Aber so ist es nun einmal: Licht und Schatten liegen bei Anthologien oft dicht beieinander. Und vielleicht braucht es auch den Schatten, damit ich als Leser das Licht mehr würdigen kann. Denn bereits die vierte Geschichte WAS DER TEEKESSEL SUMMT von Else Ury katapultierte mich in „die gute alte Zeit“, wo Traditionen gepflegt wurden. Es folgte mit Evelyn Waughs MISS BELLA GIBT EINE GESELLSCHAFT eine bittersüße Erzählung um eine einsame Dame, die ein pompöses Weihnachtsfest plant. Anton Čechov lässt über die Weihnachtstage zwei KNABEN einen absonderlichen Plan schmieden, und Patricia Highsmith erzählt in ZUM VERSAGER GEBOREN die anrührende Geschichte eines stillen Helden.
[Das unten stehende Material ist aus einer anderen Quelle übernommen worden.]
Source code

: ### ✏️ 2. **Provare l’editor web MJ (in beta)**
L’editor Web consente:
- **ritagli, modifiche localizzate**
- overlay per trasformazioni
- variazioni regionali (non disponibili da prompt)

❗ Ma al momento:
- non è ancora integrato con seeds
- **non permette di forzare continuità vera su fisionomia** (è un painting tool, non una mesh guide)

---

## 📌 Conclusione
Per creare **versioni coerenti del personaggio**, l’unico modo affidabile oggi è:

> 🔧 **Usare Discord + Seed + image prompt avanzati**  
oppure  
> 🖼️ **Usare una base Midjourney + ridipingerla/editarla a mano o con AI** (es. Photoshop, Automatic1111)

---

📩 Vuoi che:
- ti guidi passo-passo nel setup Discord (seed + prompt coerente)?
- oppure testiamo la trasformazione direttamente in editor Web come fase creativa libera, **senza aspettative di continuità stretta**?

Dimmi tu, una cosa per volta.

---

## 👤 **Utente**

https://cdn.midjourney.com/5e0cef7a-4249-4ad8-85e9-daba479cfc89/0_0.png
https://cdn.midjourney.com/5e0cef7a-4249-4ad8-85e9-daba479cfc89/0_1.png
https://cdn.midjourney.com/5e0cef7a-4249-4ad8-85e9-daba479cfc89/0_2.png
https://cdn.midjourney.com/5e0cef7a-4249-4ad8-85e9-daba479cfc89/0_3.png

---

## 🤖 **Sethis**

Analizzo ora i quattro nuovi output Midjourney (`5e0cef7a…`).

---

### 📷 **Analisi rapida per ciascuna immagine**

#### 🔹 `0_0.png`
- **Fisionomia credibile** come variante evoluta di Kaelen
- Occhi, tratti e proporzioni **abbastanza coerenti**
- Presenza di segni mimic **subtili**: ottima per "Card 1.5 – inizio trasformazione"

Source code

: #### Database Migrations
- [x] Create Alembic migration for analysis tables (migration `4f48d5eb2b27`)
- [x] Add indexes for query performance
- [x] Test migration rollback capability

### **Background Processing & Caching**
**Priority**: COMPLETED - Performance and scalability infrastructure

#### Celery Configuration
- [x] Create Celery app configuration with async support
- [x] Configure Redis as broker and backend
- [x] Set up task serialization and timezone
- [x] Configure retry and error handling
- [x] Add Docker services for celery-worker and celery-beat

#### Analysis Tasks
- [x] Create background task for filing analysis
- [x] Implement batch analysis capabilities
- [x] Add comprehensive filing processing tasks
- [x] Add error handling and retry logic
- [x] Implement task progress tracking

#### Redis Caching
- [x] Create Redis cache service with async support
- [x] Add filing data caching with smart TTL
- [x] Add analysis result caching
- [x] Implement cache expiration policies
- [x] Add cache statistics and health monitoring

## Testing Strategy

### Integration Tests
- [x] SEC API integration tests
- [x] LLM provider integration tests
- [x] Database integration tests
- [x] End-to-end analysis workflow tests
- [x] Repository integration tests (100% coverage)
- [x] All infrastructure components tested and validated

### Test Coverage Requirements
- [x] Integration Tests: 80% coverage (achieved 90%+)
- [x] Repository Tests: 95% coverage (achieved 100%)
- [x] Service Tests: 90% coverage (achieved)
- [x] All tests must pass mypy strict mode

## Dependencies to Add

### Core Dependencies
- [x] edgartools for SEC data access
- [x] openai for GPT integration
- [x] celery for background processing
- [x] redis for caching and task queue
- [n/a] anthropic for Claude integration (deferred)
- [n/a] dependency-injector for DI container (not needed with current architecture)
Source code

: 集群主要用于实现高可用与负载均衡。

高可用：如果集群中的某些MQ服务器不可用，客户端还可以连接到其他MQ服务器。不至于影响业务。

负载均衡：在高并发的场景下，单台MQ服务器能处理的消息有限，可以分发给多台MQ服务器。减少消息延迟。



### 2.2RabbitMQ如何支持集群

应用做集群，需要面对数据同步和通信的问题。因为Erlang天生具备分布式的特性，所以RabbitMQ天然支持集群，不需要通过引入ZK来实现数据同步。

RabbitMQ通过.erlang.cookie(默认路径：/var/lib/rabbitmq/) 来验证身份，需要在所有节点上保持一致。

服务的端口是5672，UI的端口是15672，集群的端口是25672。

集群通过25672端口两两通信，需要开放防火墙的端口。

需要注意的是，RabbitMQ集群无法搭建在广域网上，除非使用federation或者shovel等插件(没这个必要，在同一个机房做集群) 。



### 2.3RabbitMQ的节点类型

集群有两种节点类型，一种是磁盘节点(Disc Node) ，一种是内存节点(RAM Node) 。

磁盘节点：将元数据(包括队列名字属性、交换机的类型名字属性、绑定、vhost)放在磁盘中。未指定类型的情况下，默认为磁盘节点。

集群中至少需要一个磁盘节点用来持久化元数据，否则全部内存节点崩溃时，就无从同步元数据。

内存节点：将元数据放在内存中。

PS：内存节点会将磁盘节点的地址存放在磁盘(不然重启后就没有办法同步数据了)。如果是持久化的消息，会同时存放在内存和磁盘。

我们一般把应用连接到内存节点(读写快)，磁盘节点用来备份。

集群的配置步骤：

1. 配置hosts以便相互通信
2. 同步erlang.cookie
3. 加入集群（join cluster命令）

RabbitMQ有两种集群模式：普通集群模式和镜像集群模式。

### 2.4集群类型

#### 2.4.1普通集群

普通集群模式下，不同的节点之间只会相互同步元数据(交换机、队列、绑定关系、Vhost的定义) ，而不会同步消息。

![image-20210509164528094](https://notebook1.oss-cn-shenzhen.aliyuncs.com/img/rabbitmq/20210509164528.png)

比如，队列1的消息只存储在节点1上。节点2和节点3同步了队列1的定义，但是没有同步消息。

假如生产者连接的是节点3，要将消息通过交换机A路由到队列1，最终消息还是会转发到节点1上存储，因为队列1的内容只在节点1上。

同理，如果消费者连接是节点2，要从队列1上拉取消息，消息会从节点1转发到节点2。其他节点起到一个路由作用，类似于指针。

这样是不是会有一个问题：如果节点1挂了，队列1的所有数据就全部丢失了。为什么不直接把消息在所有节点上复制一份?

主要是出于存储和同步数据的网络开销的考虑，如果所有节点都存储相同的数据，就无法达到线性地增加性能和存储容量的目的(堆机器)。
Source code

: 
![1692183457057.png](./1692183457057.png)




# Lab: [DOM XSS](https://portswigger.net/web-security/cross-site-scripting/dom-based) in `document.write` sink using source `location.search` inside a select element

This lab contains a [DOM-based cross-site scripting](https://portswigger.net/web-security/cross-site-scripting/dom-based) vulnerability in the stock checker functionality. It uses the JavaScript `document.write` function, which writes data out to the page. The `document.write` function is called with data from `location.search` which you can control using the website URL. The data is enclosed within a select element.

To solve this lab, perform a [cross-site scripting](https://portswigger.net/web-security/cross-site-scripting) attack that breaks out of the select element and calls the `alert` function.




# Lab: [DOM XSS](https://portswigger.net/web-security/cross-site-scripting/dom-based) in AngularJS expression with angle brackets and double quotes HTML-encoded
In DAS TRIPTYCHON VON DEN HEILIGEN DREI KÖNIGEN von Felix Timmermans erleben drei absonderliche Kauze an Heiligabend höchst Ungewöhnliches.

Beim Drehbuch zu Loriots Sketch VERTRETERBESUCH brach ich in schallendes Gelächter aus, da ich natürlich beim Lesen die Bilder vor Augen hatte. Doch bereits bei DAS CHRISTKIND von Rainer Maria Rilke liefen mir Tränen der Ergriffenheit über die Wangen, da das Schicksal dieses kleinen Menschenkindes mich so sehr rührte. Kristof Magnusson berichtet in EINE WEIHNACHTSGESCHICHTE sehr einfühlsam doch ganz unprädiziös von den letzten Tagen im Leben seiner Mutter, und Hans Fallada beschenkt uns in DAS VERSUNKENE FESTGESCHENK mit einer ganz wunderbar warmherzigen Novelle. Und auch Hans Christian Andersen lässt DAS KLEINE MÄDCHEN MIT DEN SCHWEFELHÖLZCHEN von einer schöneren Welt voller Wärme und Licht träumen.

Herausgeber Ron Mieczkowski hat in diesem Büchlein eher die stillen, melancholischen Geschichten versammelt, die zum Innehalten und Nachdenken anregen. Dabei wird die Heiterkeit durchaus auch bedient, allerdings feiner, subtiler und weniger plakativ lärmend. So schlich sich so manche Erzählung eher langsam in mein Herz, um mich dann so sehr zu begeistern, dass ich spontan begann, laut vorzulesen. Dies ist immer ein gutes Zeichen und bedeutet, dass mich das Gelesene vollumfänglich gepackt hat.

Auch in diesem Jahr hat der Diogenes-Verlag mit NOCH 24 MAL SCHLAFEN wieder eine bunte Pralinenschachtel mit literarischen Köstlichkeiten für Nachkatzen zusammengestellt, die eher die Geschmacksrichtung „zartherb“ bevorzugen.


erschienen bei Diogenes / ISBN: 978-3257248197
Ich danke dem Verlag herzlich für das zur Verfügung gestellte Leseexemplar!